Depuis 2011, les recommandations de la HAS constituent une base de diagnostic pour les professionnels de santé mais aussi une "clé de voûte de toute la chaîne pénale", rappelle Me Étrillard dans un communiqué, "du signalement aux expertises en passant par les interrogatoires de police". Mais ses recommandations, par manque d’impartialité et de rigueur scientifique, seraient à l’origine de nombreuses erreurs judiciaires.
Biais, erreurs scientifiques et omissions
Plus précisément, l’association Adikia et l’avocat pénaliste pointent du doigt la présence d'erreurs scientifiques et de biais, notamment parce qu'aucun membre du groupe de travail à l'origine de ses recommandations "n'est spécialisé en neurologie pédiatrique", avance l'avocat dans sa lettre à la HAS.
Par ailleurs, de "multiples causes médicales" des symptômes de ce syndrome ne sont pas mentionnées, "alors même que certaines ont une incidence majeure sur les faux diagnostics de maltraitance". C'est notamment le cas de plusieurs diagnostics différentiels, qui pourraient pourtant expliquer les symptômes, comme par exemple "le syndrome d’Ehlers-Danlos" ou "des maladies génétiques affectant le collagène" qui ne sont "pas évoqués" dans les recommandations, déplore Me Étrillard.
Une "irruption" de la HAS dans le processus judiciaire
Autre critique : le diagnostic de syndrome du bébé secoué fait l’objet d’une "vive controverse scientifique et médico-légale dans le monde", rappelle Me Étrillard. Pourtant, "les recommandations n'en font aucunement état, donnant l'impression aux magistrats que la « certitude » qui y est affichée est scientifiquement irréfutable".

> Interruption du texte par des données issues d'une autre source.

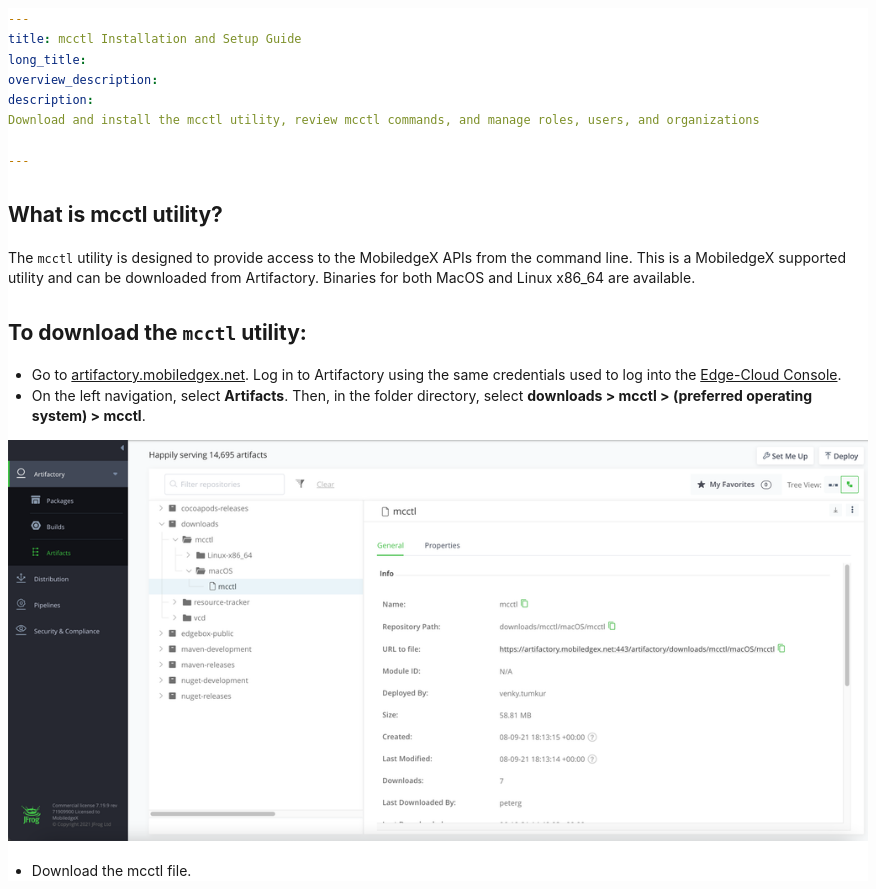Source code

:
 ```yaml
---
title: mcctl Installation and Setup Guide
long_title: 
overview_description: 
description: 
Download and install the mcctl utility, review mcctl commands, and manage roles, users, and organizations

---
```


## What is mcctl utility?

The `mcctl` utility is designed to provide access to the MobiledgeX APIs from the command line. This is a MobiledgeX supported utility and can be downloaded from Artifactory. Binaries for both MacOS and Linux x86_64 are available.

## To download the `mcctl` utility:


- Go to [artifactory.mobiledgex.net](https://artifactory.mobiledgex.net/). Log in to Artifactory using the same credentials used to log into the [Edge-Cloud Console](https://console.mobiledgex.net/).
- On the left navigation, select **Artifacts**. Then, in the folder directory, select **downloads &gt; mcctl &gt; **(preferred operating system)** &gt; mcctl**.


![](/developer/assets/artifactory.png "")


- Download the mcctl file.

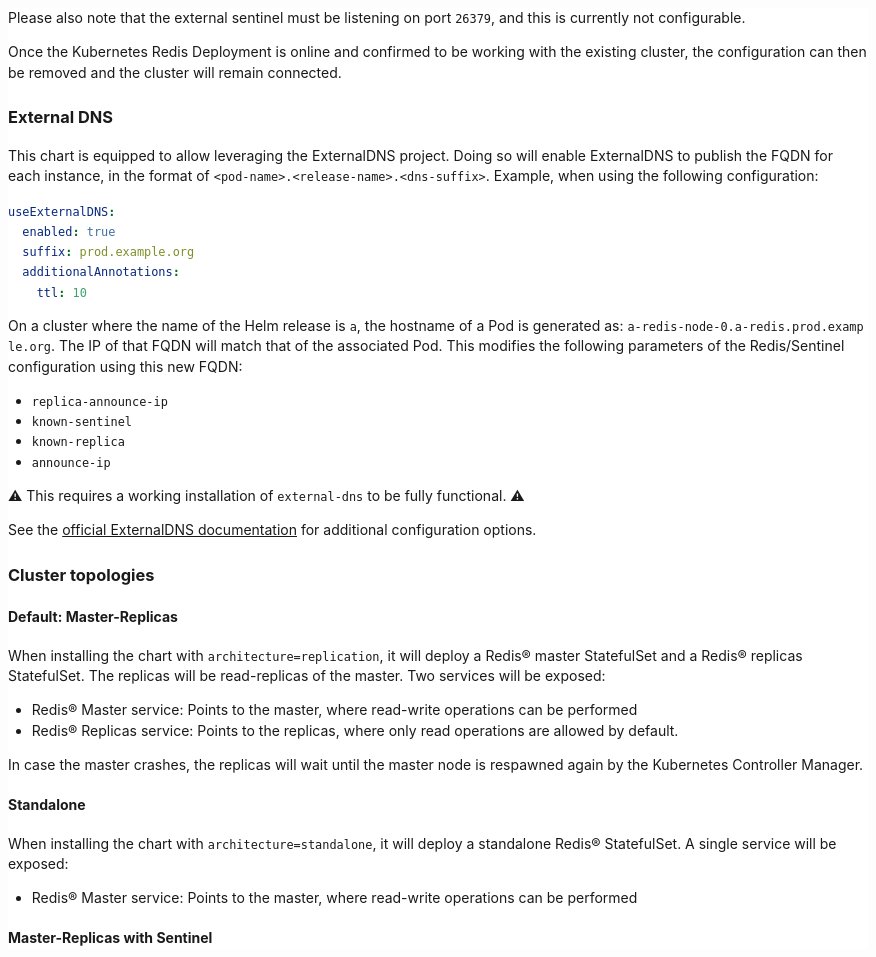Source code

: Please also note that the external sentinel must be listening on port `26379`, and this is currently not configurable.

Once the Kubernetes Redis Deployment is online and confirmed to be working with the existing cluster, the configuration can then be removed and the cluster will remain connected.

### External DNS

This chart is equipped to allow leveraging the ExternalDNS project. Doing so will enable ExternalDNS to publish the FQDN for each instance, in the format of `<pod-name>.<release-name>.<dns-suffix>`.
Example, when using the following configuration:

```yaml
useExternalDNS:
  enabled: true
  suffix: prod.example.org
  additionalAnnotations:
    ttl: 10
```

On a cluster where the name of the Helm release is `a`, the hostname of a Pod is generated as: `a-redis-node-0.a-redis.prod.example.org`. The IP of that FQDN will match that of the associated Pod. This modifies the following parameters of the Redis/Sentinel configuration using this new FQDN:

* `replica-announce-ip`
* `known-sentinel`
* `known-replica`
* `announce-ip`

:warning: This requires a working installation of `external-dns` to be fully functional. :warning:

See the [official ExternalDNS documentation](https://github.com/kubernetes-sigs/external-dns) for additional configuration options.

### Cluster topologies

#### Default: Master-Replicas

When installing the chart with `architecture=replication`, it will deploy a Redis&reg; master StatefulSet and a Redis&reg; replicas StatefulSet. The replicas will be read-replicas of the master. Two services will be exposed:

- Redis&reg; Master service: Points to the master, where read-write operations can be performed
- Redis&reg; Replicas service: Points to the replicas, where only read operations are allowed by default.

In case the master crashes, the replicas will wait until the master node is respawned again by the Kubernetes Controller Manager.

#### Standalone

When installing the chart with `architecture=standalone`, it will deploy a standalone Redis&reg; StatefulSet. A single service will be exposed:

- Redis&reg; Master service: Points to the master, where read-write operations can be performed

#### Master-Replicas with Sentinel
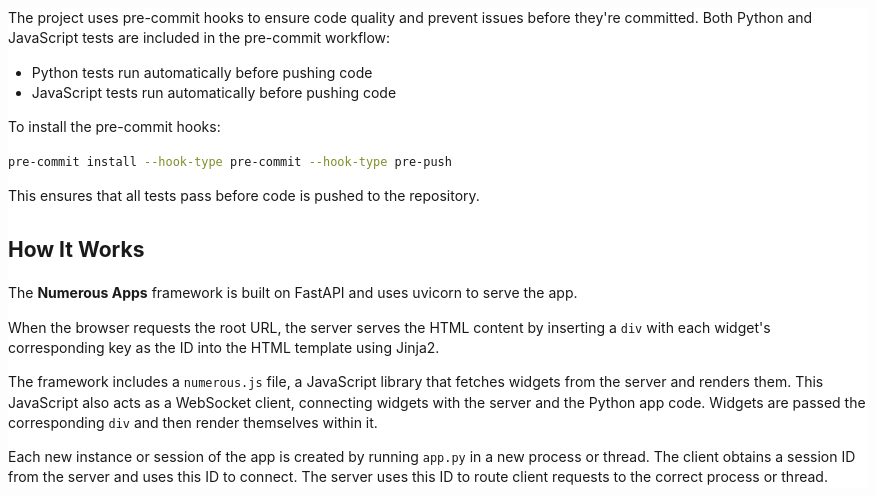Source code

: The project uses pre-commit hooks to ensure code quality and prevent issues before they're committed. Both Python and JavaScript tests are included in the pre-commit workflow:

- Python tests run automatically before pushing code
- JavaScript tests run automatically before pushing code

To install the pre-commit hooks:

```bash
pre-commit install --hook-type pre-commit --hook-type pre-push
```

This ensures that all tests pass before code is pushed to the repository.

## How It Works

The **Numerous Apps** framework is built on FastAPI and uses uvicorn to serve the app.

When the browser requests the root URL, the server serves the HTML content by inserting a `div` with each widget's corresponding key as the ID into the HTML template using Jinja2.

The framework includes a `numerous.js` file, a JavaScript library that fetches widgets from the server and renders them. This JavaScript also acts as a WebSocket client, connecting widgets with the server and the Python app code. Widgets are passed the corresponding `div` and then render themselves within it.

Each new instance or session of the app is created by running `app.py` in a new process or thread. The client obtains a session ID from the server and uses this ID to connect. The server uses this ID to route client requests to the correct process or thread.

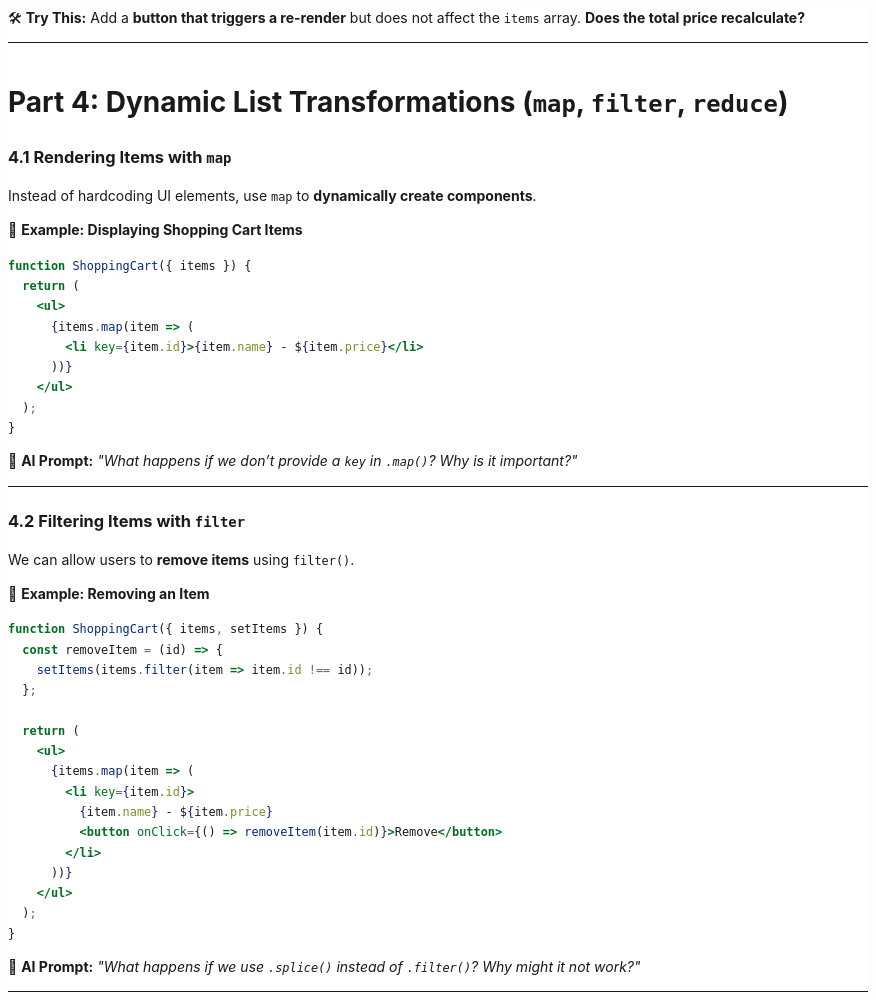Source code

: 🛠 **Try This:** Add a **button that triggers a re-render** but does not affect the `items` array. **Does the total price recalculate?**

---

# **Part 4: Dynamic List Transformations (`map`, `filter`, `reduce`)**  

### **4.1 Rendering Items with `map`**
Instead of hardcoding UI elements, use `map` to **dynamically create components**.

📝 **Example: Displaying Shopping Cart Items**
```jsx
function ShoppingCart({ items }) {
  return (
    <ul>
      {items.map(item => (
        <li key={item.id}>{item.name} - ${item.price}</li>
      ))}
    </ul>
  );
}
```

📌 **AI Prompt:** *"What happens if we don’t provide a `key` in `.map()`? Why is it important?"*  

---

### **4.2 Filtering Items with `filter`**
We can allow users to **remove items** using `filter()`.

📝 **Example: Removing an Item**
```jsx
function ShoppingCart({ items, setItems }) {
  const removeItem = (id) => {
    setItems(items.filter(item => item.id !== id));
  };

  return (
    <ul>
      {items.map(item => (
        <li key={item.id}>
          {item.name} - ${item.price}
          <button onClick={() => removeItem(item.id)}>Remove</button>
        </li>
      ))}
    </ul>
  );
}
```

📌 **AI Prompt:** *"What happens if we use `.splice()` instead of `.filter()`? Why might it not work?"*  

---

Enfin, l'association et son avocat constatent que ces recommandations s’inscrivent plus "dans une démarche de constitution d'un dossier pénal" que dans une démarche de soins, ce qui constitue selon eux une "irruption de la Haute Autorité de Santé comme acteur majeur dans le processus judiciaire, ce qui ne relève ni de sa mission, ni de son expertise".
"Mettre un terme à tous ces désastres humains"
Affirmant donc que "l'indispensable principe de la protection de l'enfance ne doit pas se faire au prix d'approximations et d'affirmations péremptoires qui peuvent donner lieu à des poursuites injustifiées et des placements abusifs d'enfants", l’association Adikia et son avocat exigent donc une abrogation des recommandations de la HAS "pour mettre un terme à tous ces désastres humains". En cas de refus de la HAS, Me Etrillard affirme qu’il portera l'affaire devant le Conseil d'Etat.